■ Request
Transcribe exactly the lines from the first line of the records through the line containing "ديمستورا، ليبدو أنه الحل الوسط بين المشروعين،", and leave out every picture.

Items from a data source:
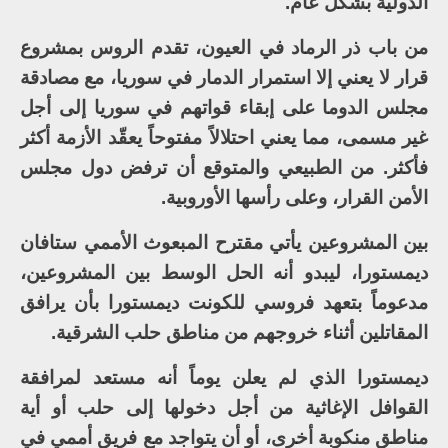
الدولية بشكل عام.
من باب ذر الرماد في العيون، تقدم الروس بمشروع
قرار لا يعني إلا استمرار الدمار في سوريا، مع مصادقة
مجلس الدوما على إبقاء قواتهم في سوريا إلى أجل
غير مسمى، مما يعني احتلالاً مفتوحاً يعقّد الأزمة أكثر
فأكثر. من الطبيعي والمتوقع أن ترفض دول مجلس
الأمن القرار، وعلى رأسها الأوروبية.
بين المشروعين يأتي مقترح المبعوث الأممي ستافان
ديمستورا، ليبدو أنه الحل الوسط بين المشروعين،
مدعوماً بتعهد فروسي للكونت ديمستورا بأن يرافق
المقاتلين أثناء خروجهم من مناطق حلب الشرقية.
ديمستورا الذي لم يعلن يوماً أنه مستعد لمرافقة
القوافل الإغاثية من أجل دخولها إلى حلب أو أية
مناطق منكوبة أخرى، أو أن يتواجد مع فريق أممي في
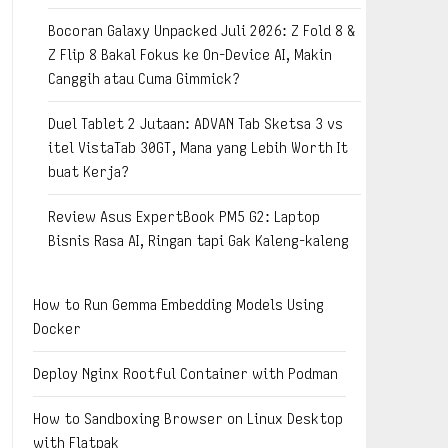
Bocoran Galaxy Unpacked Juli 2026: Z Fold 8 &
Z Flip 8 Bakal Fokus ke On-Device AI, Makin
Canggih atau Cuma Gimmick?
Duel Tablet 2 Jutaan: ADVAN Tab Sketsa 3 vs
itel VistaTab 30GT, Mana yang Lebih Worth It
buat Kerja?
Review Asus ExpertBook PM5 G2: Laptop
Bisnis Rasa AI, Ringan tapi Gak Kaleng-kaleng
How to Run Gemma Embedding Models Using
Docker
Deploy Nginx Rootful Container with Podman
How to Sandboxing Browser on Linux Desktop
with Flatpak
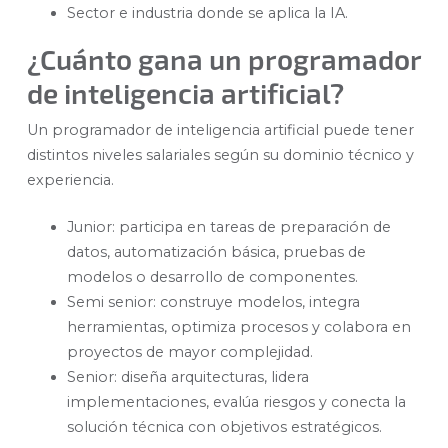
Sector e industria donde se aplica la IA.
¿Cuánto gana un programador
de inteligencia artificial?
Un programador de inteligencia artificial puede tener
distintos niveles salariales según su dominio técnico y
experiencia.
Junior: participa en tareas de preparación de
datos, automatización básica, pruebas de
modelos o desarrollo de componentes.
Semi senior: construye modelos, integra
herramientas, optimiza procesos y colabora en
proyectos de mayor complejidad.
Senior: diseña arquitecturas, lidera
implementaciones, evalúa riesgos y conecta la
solución técnica con objetivos estratégicos.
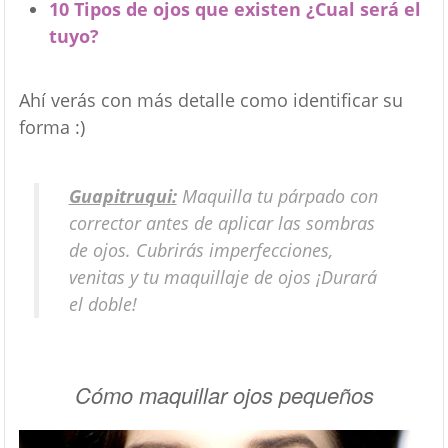
10 Tipos de ojos que existen ¿Cual será el
tuyo?
Ahí verás con más detalle como identificar su
forma :)
Guapitruqui:
Maquilla tu párpado con
corrector antes de aplicar las sombras
de ojos. Cubrirás imperfecciones,
venitas y tu maquillaje de ojos ¡Durará
el doble!
Cómo maquillar ojos pequeños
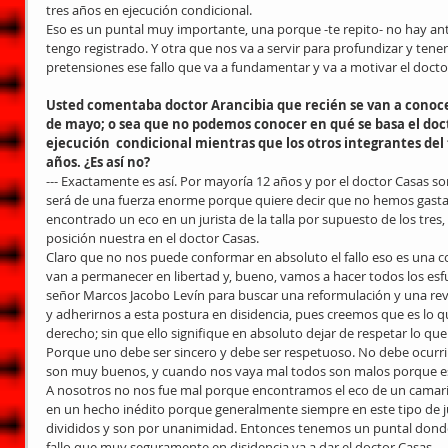
tres años en ejecución condicional.
Eso es un puntal muy importante, una porque -te repito- no hay an
tengo registrado. Y otra que nos va a servir para profundizar y ten
pretensiones ese fallo que va a fundamentar y va a motivar el docto
Usted comentaba doctor Arancibia que recién se van a conocer
de mayo; o sea que no podemos conocer en qué se basa el doct
ejecución  condicional mientras que los otros integrantes del 
años. ¿Es así no?
--- Exactamente es así. Por mayoría 12 años y por el doctor Casas s
será de una fuerza enorme porque quiere decir que no hemos gast
encontrado un eco en un jurista de la talla por supuesto de los tres,
posición nuestra en el doctor Casas.
Claro que no nos puede conformar en absoluto el fallo eso es una cos
van a permanecer en libertad y, bueno, vamos a hacer todos los es
señor Marcos Jacobo Levín para buscar una reformulación y una rev
y adherirnos a esta postura en disidencia, pues creemos que es lo qu
derecho; sin que ello signifique en absoluto dejar de respetar lo qu
Porque uno debe ser sincero y debe ser respetuoso. No debe ocurri
son muy buenos, y cuando nos vaya mal todos son malos porque e
A nosotros no nos fue mal porque encontramos el eco de un camarist
en un hecho inédito porque generalmente siempre en este tipo de jui
divididos y son por unanimidad. Entonces tenemos un puntal donde a
fallo que muy seguramente en disidencia va a dar el doctor Casas.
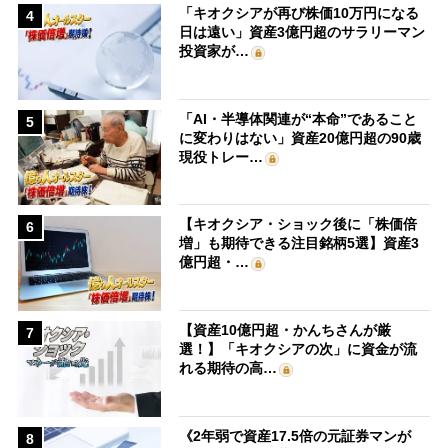
「キオクシアが再び株価10万円になる
4
日は遠い」資産3億円超のサラリーマン
投資家が…
「AI・半導体関連が“本命”であること
5
に変わりはない」資産20億円超の90歳
現役トレー…
【キオクシア・ショック後に「株価倍
6
増」も期待できる注目銘柄5選】資産3
億円超・…
【資産10億円超・かんちさんが厳
7
選！】「キオクシアの次」に資金が流
れる期待の高…
《2年弱で資産17.5倍の元証券マンが
8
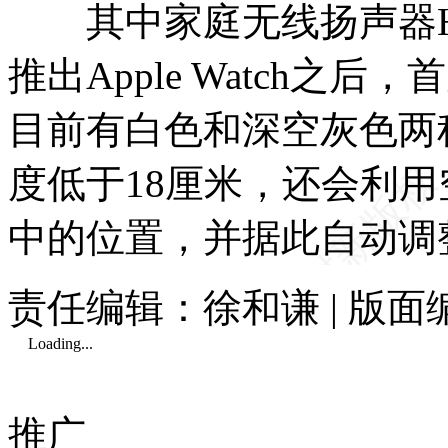
其中家庭无线扬声器Hom
推出Apple Watch之后
目前有白色和深空灰色两
度低于18厘米，还会利
中的位置，并据此自动调
责任编辑：徐和谦 | 版
Loading...
推广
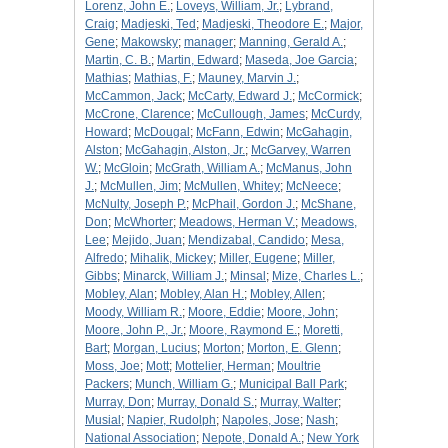
Lorenz, John E.
;
Loveys, William, Jr.
;
Lybrand,
Craig
;
Madjeski, Ted
;
Madjeski, Theodore E.
;
Major,
Gene
;
Makowsky
;
manager
;
Manning, Gerald A.
;
Martin, C. B.
;
Martin, Edward
;
Maseda, Joe Garcia
;
Mathias
;
Mathias, F.
;
Mauney, Marvin J.
;
McCammon, Jack
;
McCarty, Edward J.
;
McCormick
;
McCrone, Clarence
;
McCullough, James
;
McCurdy,
Howard
;
McDougal
;
McFann, Edwin
;
McGahagin,
Alston
;
McGahagin, Alston, Jr.
;
McGarvey, Warren
W.
;
McGloin
;
McGrath, William A.
;
McManus, John
J.
;
McMullen, Jim
;
McMullen, Whitey
;
McNeece
;
McNulty, Joseph P.
;
McPhail, Gordon J.
;
McShane,
Don
;
McWhorter
;
Meadows, Herman V.
;
Meadows,
Lee
;
Mejido, Juan
;
Mendizabal, Candido
;
Mesa,
Alfredo
;
Mihalik, Mickey
;
Miller, Eugene
;
Miller,
Gibbs
;
Minarck, William J.
;
Minsal
;
Mize, Charles L.
;
Mobley, Alan
;
Mobley, Alan H.
;
Mobley, Allen
;
Moody, William R.
;
Moore, Eddie
;
Moore, John
;
Moore, John P., Jr.
;
Moore, Raymond E.
;
Moretti,
Bart
;
Morgan, Lucius
;
Morton
;
Morton, E. Glenn
;
Moss, Joe
;
Mott
;
Mottelier, Herman
;
Moultrie
Packers
;
Munch, William G.
;
Municipal Ball Park
;
Murray, Don
;
Murray, Donald S.
;
Murray, Walter
;
Musial
;
Napier, Rudolph
;
Napoles, Jose
;
Nash
;
National Association
;
Nepote, Donald A.
;
New York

■ Exercise output
الدولية بشكل عام.
من باب ذر الرماد في العيون، تقدم الروس بمشروع
قرار لا يعني إلا استمرار الدمار في سوريا، مع مصادقة
مجلس الدوما على إبقاء قواتهم في سوريا إلى أجل
غير مسمى، مما يعني احتلالاً مفتوحاً يعقّد الأزمة أكثر
فأكثر. من الطبيعي والمتوقع أن ترفض دول مجلس
الأمن القرار، وعلى رأسها الأوروبية.
بين المشروعين يأتي مقترح المبعوث الأممي ستافان
ديمستورا، ليبدو أنه الحل الوسط بين المشروعين،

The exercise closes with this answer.